> **YOUR INSTRUCTIONS**
In the answer, every entry must appear exactly as given.

> **SOURCE RECORDS**
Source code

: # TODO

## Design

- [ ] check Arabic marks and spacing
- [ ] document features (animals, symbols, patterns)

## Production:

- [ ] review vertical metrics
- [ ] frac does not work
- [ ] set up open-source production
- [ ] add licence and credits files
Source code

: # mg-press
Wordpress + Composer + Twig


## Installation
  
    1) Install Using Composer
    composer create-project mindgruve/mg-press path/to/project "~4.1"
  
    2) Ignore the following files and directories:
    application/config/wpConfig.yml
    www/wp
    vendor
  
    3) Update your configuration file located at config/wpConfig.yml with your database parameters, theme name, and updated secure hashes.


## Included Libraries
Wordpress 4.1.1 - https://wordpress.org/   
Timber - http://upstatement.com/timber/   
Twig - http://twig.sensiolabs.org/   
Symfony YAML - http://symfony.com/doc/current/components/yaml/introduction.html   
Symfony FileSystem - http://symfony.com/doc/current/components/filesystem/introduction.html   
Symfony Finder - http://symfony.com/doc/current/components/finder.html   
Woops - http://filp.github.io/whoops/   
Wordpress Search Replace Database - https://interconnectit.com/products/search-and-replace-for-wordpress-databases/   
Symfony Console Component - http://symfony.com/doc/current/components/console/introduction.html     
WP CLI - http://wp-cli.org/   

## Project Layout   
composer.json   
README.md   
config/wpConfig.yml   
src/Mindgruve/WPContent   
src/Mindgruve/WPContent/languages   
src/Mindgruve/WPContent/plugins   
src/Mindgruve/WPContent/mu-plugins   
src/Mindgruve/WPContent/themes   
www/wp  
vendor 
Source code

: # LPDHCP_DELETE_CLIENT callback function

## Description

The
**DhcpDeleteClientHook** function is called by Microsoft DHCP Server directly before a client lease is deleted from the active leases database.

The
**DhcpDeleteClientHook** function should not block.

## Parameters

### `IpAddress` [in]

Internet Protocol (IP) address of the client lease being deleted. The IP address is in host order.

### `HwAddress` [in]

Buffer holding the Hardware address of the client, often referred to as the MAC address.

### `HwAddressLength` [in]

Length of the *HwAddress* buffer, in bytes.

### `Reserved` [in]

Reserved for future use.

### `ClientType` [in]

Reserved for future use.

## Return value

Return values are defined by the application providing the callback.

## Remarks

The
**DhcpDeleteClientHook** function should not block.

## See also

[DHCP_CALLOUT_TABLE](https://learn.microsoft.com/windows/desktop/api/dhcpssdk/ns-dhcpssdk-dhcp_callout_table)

> **EXPECTED ANSWER**
Source code

: # TODO

## Design

- [ ] check Arabic marks and spacing
- [ ] document features (animals, symbols, patterns)

## Production:

- [ ] review vertical metrics
- [ ] frac does not work
- [ ] set up open-source production
- [ ] add licence and credits files
Source code

: # mg-press
Wordpress + Composer + Twig


## Installation
  
    1) Install Using Composer
    composer create-project mindgruve/mg-press path/to/project "~4.1"
  
    2) Ignore the following files and directories:
    application/config/wpConfig.yml
    www/wp
    vendor
  
    3) Update your configuration file located at config/wpConfig.yml with your database parameters, theme name, and updated secure hashes.


## Included Libraries
Wordpress 4.1.1 - https://wordpress.org/   
Timber - http://upstatement.com/timber/   
Twig - http://twig.sensiolabs.org/   
Symfony YAML - http://symfony.com/doc/current/components/yaml/introduction.html   
Symfony FileSystem - http://symfony.com/doc/current/components/filesystem/introduction.html   
Symfony Finder - http://symfony.com/doc/current/components/finder.html   
Woops - http://filp.github.io/whoops/   
Wordpress Search Replace Database - https://interconnectit.com/products/search-and-replace-for-wordpress-databases/   
Symfony Console Component - http://symfony.com/doc/current/components/console/introduction.html     
WP CLI - http://wp-cli.org/   

## Project Layout   
composer.json   
README.md   
config/wpConfig.yml   
src/Mindgruve/WPContent   
src/Mindgruve/WPContent/languages   
src/Mindgruve/WPContent/plugins   
src/Mindgruve/WPContent/mu-plugins   
src/Mindgruve/WPContent/themes   
www/wp  
vendor 
Source code

: # LPDHCP_DELETE_CLIENT callback function

## Description

The
**DhcpDeleteClientHook** function is called by Microsoft DHCP Server directly before a client lease is deleted from the active leases database.

The
**DhcpDeleteClientHook** function should not block.

## Parameters

### `IpAddress` [in]

Internet Protocol (IP) address of the client lease being deleted. The IP address is in host order.

### `HwAddress` [in]

Buffer holding the Hardware address of the client, often referred to as the MAC address.

### `HwAddressLength` [in]

Length of the *HwAddress* buffer, in bytes.

### `Reserved` [in]

Reserved for future use.

### `ClientType` [in]

Reserved for future use.

## Return value

Return values are defined by the application providing the callback.

## Remarks

The
**DhcpDeleteClientHook** function should not block.

## See also

[DHCP_CALLOUT_TABLE](https://learn.microsoft.com/windows/desktop/api/dhcpssdk/ns-dhcpssdk-dhcp_callout_table)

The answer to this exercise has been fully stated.